The most satisfying part of Les’ career is the friendships he’s made along the way. From the late David Hookes to Darren Lehmann, and players such as Adam Gilchrist, and the West Indies’ paceman Joel Garner.

Jane was ecstatic to have Les back in one piece after he was sent to India to oversee pitch preparations for the 1987 World Cup.

Today he continues a tradition of toasting to the first ball of the oval’s first test match of the summer — a custom that originally started with Les, David Hookes and cricket executive, the late Barry Gibbs. 

“There’s now a group of about 30 of us that meet at the oval as the first ball is being bowled. We have a beer and toast to the success of the team, to Australia and all absent friends,” Les says.

Throughout his career, the curator would join players for a post-match beer to seek constructive criticism on the pitch condition.
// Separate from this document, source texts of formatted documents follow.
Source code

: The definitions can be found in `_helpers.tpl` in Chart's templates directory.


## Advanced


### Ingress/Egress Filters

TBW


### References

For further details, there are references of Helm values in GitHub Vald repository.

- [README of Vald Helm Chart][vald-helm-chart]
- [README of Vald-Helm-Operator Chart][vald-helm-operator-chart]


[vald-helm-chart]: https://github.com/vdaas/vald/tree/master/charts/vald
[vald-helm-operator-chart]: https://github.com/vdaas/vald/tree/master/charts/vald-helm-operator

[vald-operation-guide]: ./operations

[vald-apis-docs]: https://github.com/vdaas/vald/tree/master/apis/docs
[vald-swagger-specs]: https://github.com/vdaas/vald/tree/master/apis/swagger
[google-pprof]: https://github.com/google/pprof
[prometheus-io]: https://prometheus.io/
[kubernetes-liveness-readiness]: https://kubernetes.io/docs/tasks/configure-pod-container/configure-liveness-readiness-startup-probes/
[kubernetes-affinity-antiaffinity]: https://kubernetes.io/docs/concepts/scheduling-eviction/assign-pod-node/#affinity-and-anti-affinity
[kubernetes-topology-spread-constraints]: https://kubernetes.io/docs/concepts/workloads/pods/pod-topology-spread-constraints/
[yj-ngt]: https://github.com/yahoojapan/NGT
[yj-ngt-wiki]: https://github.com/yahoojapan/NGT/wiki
On a particularly memorable occasion, after Dennis Lillee’s last Test match at Adelaide Oval in 1984, Les was called up to the rooms where Lillee was waiting to pour him a rum and coke. As they shared a drink overlooking the oval, Lillee said (as Les remembers it), “Whatever you do, don’t compromise what you’ve got out there. That’s an honest Test cricket pitch and that’s the way it should be. Wickets don’t come easy, but you’ve got to work for it.”

Some grounds have been known, infamously, to fix a pitch to favour the home team. Les frowns upon the notion of curating a pitch to suit one side. “You could contrive a pitch easily if you wanted to, but the art is to produce one that is true to the game and that’s the bit that I love.”

Despite the accolades and sporting fame, the curator’s success boils down to his determination to uphold the reputation of Adelaide Oval, his family and his staff — something he has passed on to current curator Damian Hough. 

“I like to think I was good to Adelaide Oval, but at the same time Adelaide Oval was so good to me,” says Les. 

 

This story first appeared in the August 2020 issue of SALIFE magazine.